#### Text segment

________________________

When I read Donut Fall in Love two weeks ago I was reminded almost viscerally of two of Jackie Lau’s novellas from her Holidays with the Wongs series. The chemistry between Donut’s Ryan and Lindsay had the same sort of feeling that A Fake Girlfriend for Chinese New Year’s Zach and Jo did, and it made me want to revisit them, and with Chinese New Year this week (February 1st) I needed no further inducement to pick it back up and give myself a Monday evening treat. Once I did, I remembered that in my review of A Big Surprise for Valentine’s Day back in 2020 I had wished that it had been told as one larger story with Fake Girlfriend, so I decided to go ahead and read them back to back and see how that effected my reactions.
It worked splendidly.
I had fond feelings for A Fake Girlfriend for Chinese New Year from my initial reading of it, but had rounded down to 3 stars from 3.5 as far as star ratings go (I have now rounded it up to 4 instead). In this novella Zach is afraid of a repeat blind date set-up by his mother and grandmother, still mortified from Thanksgiving. His two older brothers are now in relationships so he feels that the pressure to also find a girlfriend will all be squarely focused on him (I appreciate how Lau makes this his fear and something not even on his family’s radar – no one is up to any shenanigans but him). To prevent attention he doesn’t want Zach approaches his friend Jo with a favor: would she be willing to pretend to be his girlfriend for a few weeks to keep the pressure off from his family. They both live in his hometown and have a friendship built on broken engagements and hobbies, so Zach thinks this is safe for them. What he doesn’t know if that Jo has secretly been falling for him for the past two years of their four-year friendship and that he has some feelings for her that he is being dumb about since he has sworn off relationships entirely since his broken engagement. Lau does a great job layering in the emotions and the natural progression that “fake” dating will have when two people do have a legitimate emotional connection, and the way it all builds to a crescendo across 95 pages while playing with both friends to lovers and fake relationship worked a charm for me.
On the high of the ending of Fake Girlfriend the being dumped into a break-up prologue before a flashback of six weeks should have felt like being doused in cold water, instead in made me all the more ready to settle in and enjoy the parallel story of Amber and Sebastian in A Big Surprise for Valentine’s Day. Amber is the youngest of the four Wong siblings and after a rough few years getting herself settled into her career and managing to date only terrible men, she gives herself a moratorium – no dating for now. She’s missing the physical connection, though, if not the emotional one and a run-in with Sebastian Lam in the grocery store family planning aisle finds them both with a partner for some no strings attached sex. Sebastian is newly back in the area after moving home following medical school, is the childhood best friend of Zach, and has a reputation for being the “good son” to Amber’s “wild child”.

________________________

#### Brief 1
Translate this sentence from the review of the Holidays with the Wongs novellas into Spanish: "They both live in his hometown and have a friendship built on broken engagements and hobbies, so Zach thinks this is safe for them."
#### Brief 2
Return the part of the review starting with "When I read" and going on through "effected my reactions.".

Extracted data entries:
________________________

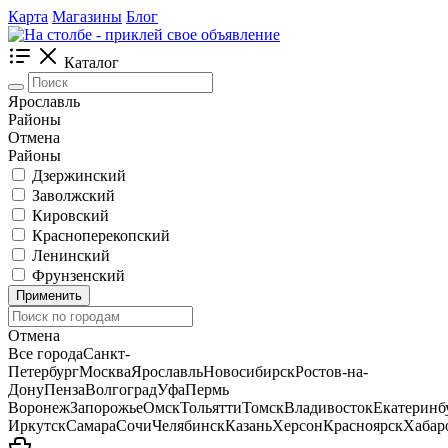
Карта
Магазины
Блог
Каталог
Ярославль
Районы
Отмена
Районы
Дзержинский
Заволжский
Кировский
Красноперекопский
Ленинский
Фрунзенский
Применить
Отмена
Все города
Санкт-
Петербург
Москва
Ярославль
Новосибирск
Ростов-на-
Дону
Пенза
Волгоград
Уфа
Пермь
Воронеж
Запорожье
Омск
Тольятти
Томск
Владивосток
Екатеринб
Иркутск
Самара
Сочи
Челябинск
Казань
Херсон
Красноярск
Хабар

________________________

#### Output 1
Ambos viven en su ciudad natal y tienen una amistad construida sobre compromisos rotos y pasatiempos, así que Zach cree que esto es seguro para ellos.

#### Output 2
When I read Donut Fall in Love two weeks ago I was reminded almost viscerally of two of Jackie Lau’s novellas from her Holidays with the Wongs series. The chemistry between Donut’s Ryan and Lindsay had the same sort of feeling that A Fake Girlfriend for Chinese New Year’s Zach and Jo did, and it made me want to revisit them, and with Chinese New Year this week (February 1st) I needed no further inducement to pick it back up and give myself a Monday evening treat. Once I did, I remembered that in my review of A Big Surprise for Valentine’s Day back in 2020 I had wished that it had been told as one larger story with Fake Girlfriend, so I decided to go ahead and read them back to back and see how that effected my reactions.